- 13°01′23″N 80°13′30″E﻿ / ﻿13.023032121073966°N 80.22500360520966°E
- Location: Chennai, India

= Mahatma Gandhi Library, Chennai =

Mahatma Gandhi Library, a private library, is located at Karaneesvrar Temple street at Saidapet in Chennai, Tamil Nadu, India.

==Origin==
K.Mahalingam (87), who involved himself in the freedom struggle of India is maintaining the library. His parents M.Kuppusamy-Kanniammal followed the principles of the Congress party and involved themselves in it. He had occasion to talk with Mahatma Gandhi in 1946, and was attracted by him. He wanted to serve the people by way of starting a library. With the help of their friends he started the library on 2 November 1952 and running the library. The library was inaugurated by Parali S.Nellaiyappar and is functioning in the present address now. The inaugural function was headed by C. R. Ramaswamy, the then Congress M.L.A.

==Development==
In early stages the library had minimum number of books. But through his efforts and with the help of their friends he started collecting more books. Many eminent personalities like Rajaji, his son C. R. Narasimhan, Kannadasan, Gandhi Kannadasan, Akilan, Akilan Kannan, Tamilvanan, Lena Tamilvanan and others enthused him for his attempt. Now the library is functioning in rented building. He aims to have own building for the library and maintain it.

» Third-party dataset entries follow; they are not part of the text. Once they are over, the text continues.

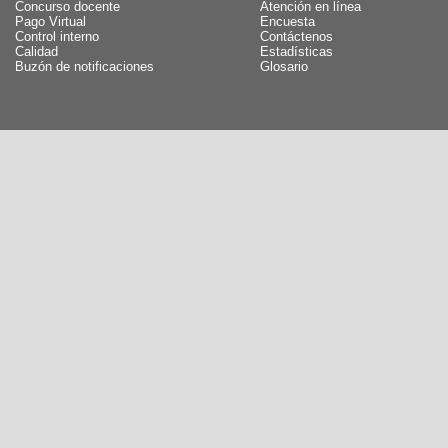
Concurso docente
Atención en línea
Pago Virtual
Encuesta
Control interno
Contáctenos
Calidad
Estadísticas
Buzón de notificaciones
Glosario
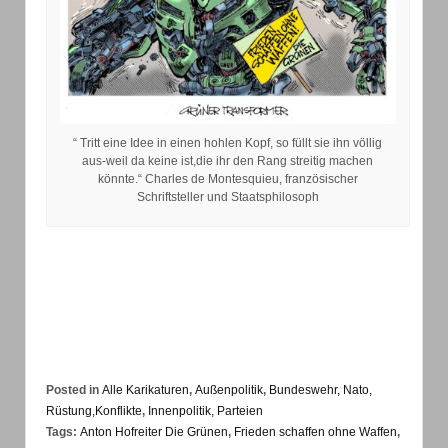
“ Tritt eine Idee in einen hohlen Kopf, so füllt sie ihn völlig
aus-weil da keine ist,die ihr den Rang streitig machen
könnte.“ Charles de Montesquieu, französischer
Schriftsteller und Staatsphilosoph
Posted in
Alle Karikaturen
,
Außenpolitik
,
Bundeswehr, Nato,
Rüstung,Konflikte
,
Innenpolitik, Parteien
Tags:
Anton Hofreiter Die Grünen
,
Frieden schaffen ohne Waffen
,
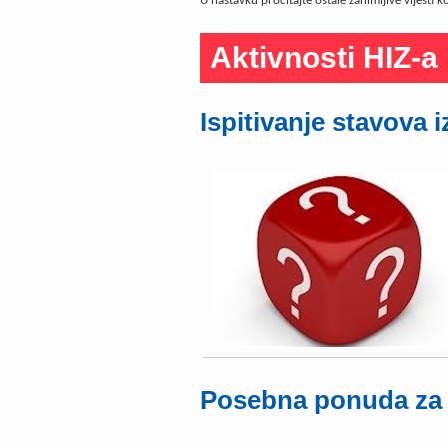
U nastavku pročitajte ostale zanimljive vijesti
Aktivnosti HIZ-a
Ispitivanje stavova 
Posebna ponuda za 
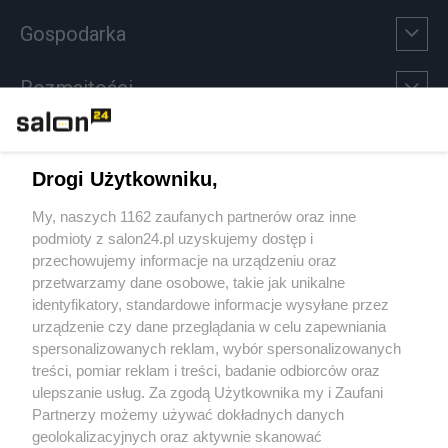
Gospodarka
Rozmaitości
Technologie
Drogi Użytkowniku,
Sport
My, naszych 1162 zaufanych partnerów oraz inne
podmioty z salon24.pl uzyskujemy dostęp i
Społeczeństwo
przechowujemy informacje na urządzeniu oraz
przetwarzamy dane osobowe, takie jak unikalne
Kultura
identyfikatory, standardowe informacje wysyłane przez
urządzenie czy dane przeglądania w celu zapewniania
spersonalizowanych reklam, wybór spersonalizowanych
treści, pomiar reklam i treści, badanie odbiorców oraz
ulepszanie usług. Za zgodą Użytkownika my i Zaufani
X
Facebook
Instagram
Youtube
Partnerzy możemy używać dokładnych danych
geolokalizacyjnych oraz aktywnie skanować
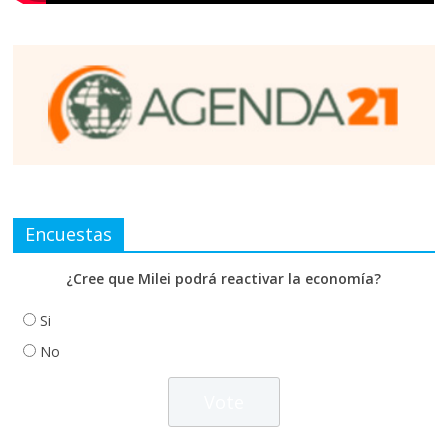
Encuestas
¿Cree que Milei podrá reactivar la economía?
Si
No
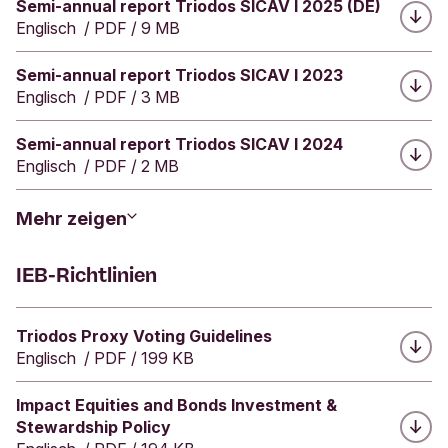
Herunterladen:
Semi-annual report Triodos SICAV I 2025 (DE)
Englisch
/
PDF
/
9 MB
Herunterladen:
Semi-annual report Triodos SICAV I 2023
Englisch
/
PDF
/
3 MB
Herunterladen:
Semi-annual report Triodos SICAV I 2024
Englisch
/
PDF
/
2 MB
Mehr zeigen
IEB-Richtlinien
Herunterladen:
Triodos Proxy Voting Guidelines
Englisch
/
PDF
/
199 KB
Herunterladen:
Impact Equities and Bonds Investment &
Stewardship Policy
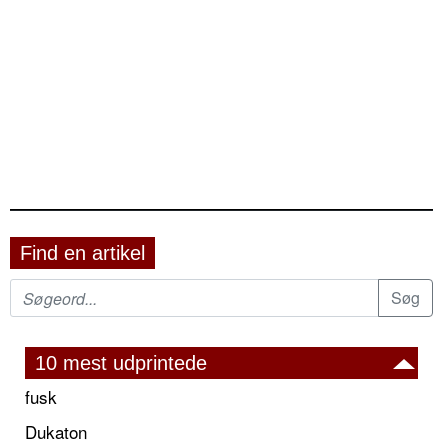
Find en artikel
10 mest udprintede
fusk
Dukaton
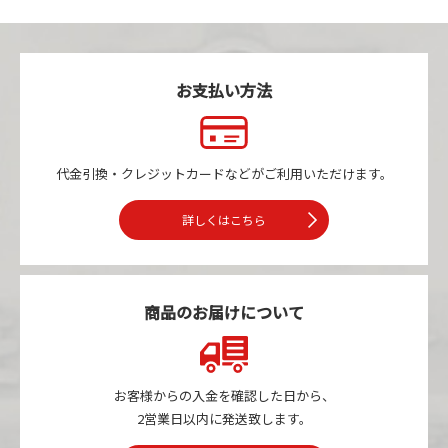
お支払い方法
代金引換・クレジットカードなどが
ご利用いただけます。
詳しくはこちら
商品のお届けについて
お客様からの入金を確認した日から、
2営業日以内に発送致します。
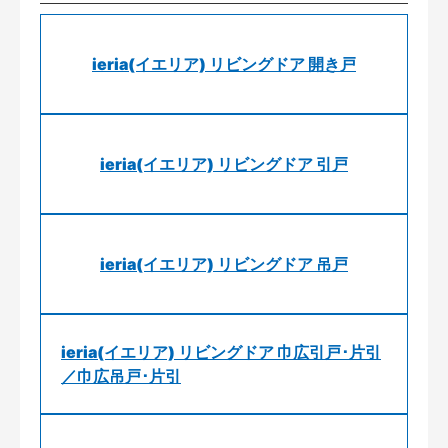
ieria(イエリア) リビングドア 開き戸
ieria(イエリア) リビングドア 引戸
ieria(イエリア) リビングドア 吊戸
ieria(イエリア) リビングドア 巾広引戸･片引
／巾広吊戸･片引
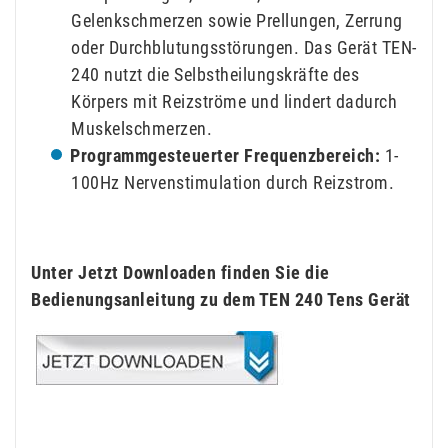
Gelenkschmerzen sowie Prellungen, Zerrung
oder Durchblutungsstörungen. Das Gerät TEN-
240 nutzt die Selbstheilungskräfte des
Körpers mit Reizströme und lindert dadurch
Muskelschmerzen.
Programmgesteuerter Frequenzbereich:
1-
100Hz Nervenstimulation durch Reizstrom.
Unter Jetzt Downloaden finden Sie die
Bedienungsanleitung zu dem TEN 240 Tens Gerät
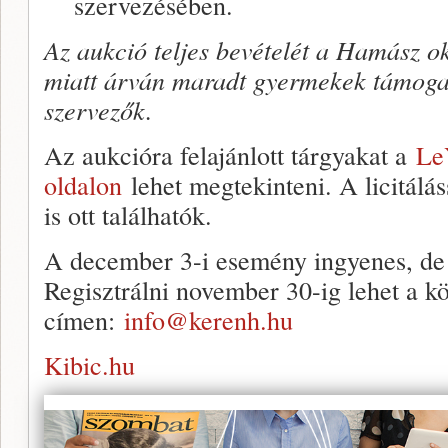
szervezésében.
Az aukció teljes bevételét a Hamász o
miatt árván maradt gyermekek támogat
szervezők.
Az aukcióra felajánlott tárgyakat a
Le
oldalon
lehet megtekinteni. A licitálás
is ott találhatók.
A december 3-i esemény ingyenes, de r
Regisztrálni november 30-ig lehet a k
címen:
info@kerenh.hu
Kibic.hu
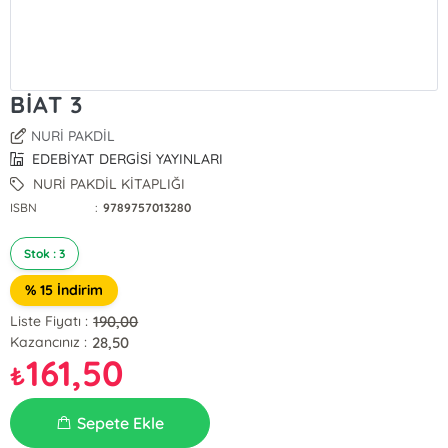
BİAT 3
NURİ PAKDİL
EDEBİYAT DERGİSİ YAYINLARI
NURİ PAKDİL KİTAPLIĞI
ISBN
:
9789757013280
Stok : 3
% 15 İndirim
190,00
Liste Fiyatı :
28,50
Kazancınız :
161,50
₺
Sepete Ekle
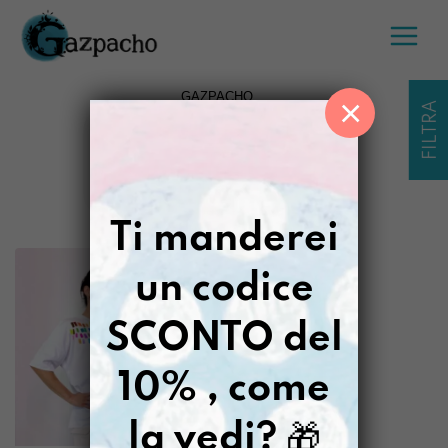
Salta
al
contenuto
GAZPACHO
×
FILTRA
VISUALIZZAZIONE DEL RISULTATO
FILTRI
Ti manderei
un codice
SCONTO del
10% , come
la vedi?
🎁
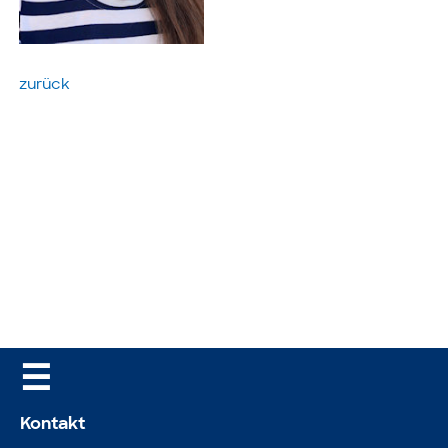
zurück
☰
Kontakt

This library functions for the cause of the general public. Sakthi T. K. Krishnasamy helped him much for this cause. He gave part of his salary to the library.

==Collections==
30,000 books are available in this library. Of them more than 100 books are connected with Gandhi. Raghuvaṃśa written by Makakavi Kalidoss in 1935, the first detective novel, the journal named 'Amirtham' published by Kirupanandha Variyar from 1937 to 1952 are found in this library. Books on Sangam literature and modern Tamil literature are also found in the collection.

==Awards==
This library has received many awards including the S. R. Ranganathan award. Monthly and yearly subscription are received from the readers. A member can take one book daily and return it the next day. The members are also contributing and helping him for maintaining the library.